Rotator cuff tear symptoms
- Pain while resting and at night, particularly if lying on the affected shoulder
- Pain when lifting and lowering your arm
- Weakness when lifting or rotating your arm
- Grinding and crunching sensation when moving your shoulder in a certain position
- Tears that happen suddenly will cause intense pain and there may be a snapping sensation, followed by immediate weakness in your upper arm
- There may be stiffness, swelling, loss of movements, and tenderness in the front of the shoulder.
If you have torn your rotator cuff and you keep using it despite pain, you may cause further damage and a larger tear. Early treatment can prevent your symptoms from getting worse and will get you back in a normal routine much quicker.

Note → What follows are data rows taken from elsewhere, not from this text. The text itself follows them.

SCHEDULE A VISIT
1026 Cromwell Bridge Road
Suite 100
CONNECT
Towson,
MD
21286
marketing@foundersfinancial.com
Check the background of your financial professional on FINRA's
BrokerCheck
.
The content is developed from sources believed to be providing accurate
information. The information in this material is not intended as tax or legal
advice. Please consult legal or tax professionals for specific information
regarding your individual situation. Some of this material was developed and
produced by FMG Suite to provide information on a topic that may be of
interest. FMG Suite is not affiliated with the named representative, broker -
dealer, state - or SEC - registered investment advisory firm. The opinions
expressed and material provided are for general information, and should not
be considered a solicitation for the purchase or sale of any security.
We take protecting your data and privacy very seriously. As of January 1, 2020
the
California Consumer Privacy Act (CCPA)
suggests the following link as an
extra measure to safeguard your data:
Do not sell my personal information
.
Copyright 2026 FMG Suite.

There are several treatment options and the best option depends on the patient. Your physician will consider your age, activity level, general health and type of tear you have before deciding on the best treatment plan for you.
Nonsurgical Treatment: Many rotator cuff tears respond well to conservative therapy. Nonsurgical treatment relieves pain and improves function in the shoulder; however, shoulder strength does not usually improve without surgery.
Surgical treatment for rotator cuff tears
Surgery is necessary if your pain does not improve with nonsurgical methods. Continued pain is the main indication for surgery. If you are active and use your arms for overhead work or sports, your physician may suggest surgery.
Surgery to repair a torn rotator cuff involves re-attaching the tendon to the head of the humerus at the greater tuberosity. There are a few options for repairing tears of the rotator cuff and your orthopedic surgeon will discuss the best procedure for your type of tear.
Rotator cuff repair may be performed by open surgery or arthroscopic procedure. Most rotator cuff repairs are now fixed arthroscopically (using a camera and instruments through small incisions). Surgery to repair a torn rotator cuff most often involves re-attaching the tendon to the head of humerus (upper arm bone). Anchors, with high strength sutures in them, are placed into the bone along the attachment site of the torn rotator cuff. The sutures are then passed through the torn rotator cuff tendon and secured back to the bone. A partial tear, however, may need only a trimming or smoothing procedure called a debridement. Any impinging bone spurs are also taken down during the procedure using a high speed burr.
Our orthopedic surgeons use the latest in surgical and non-surgical techniques to care for the full range of athletic, degenerative, and traumatic shoulder disorders.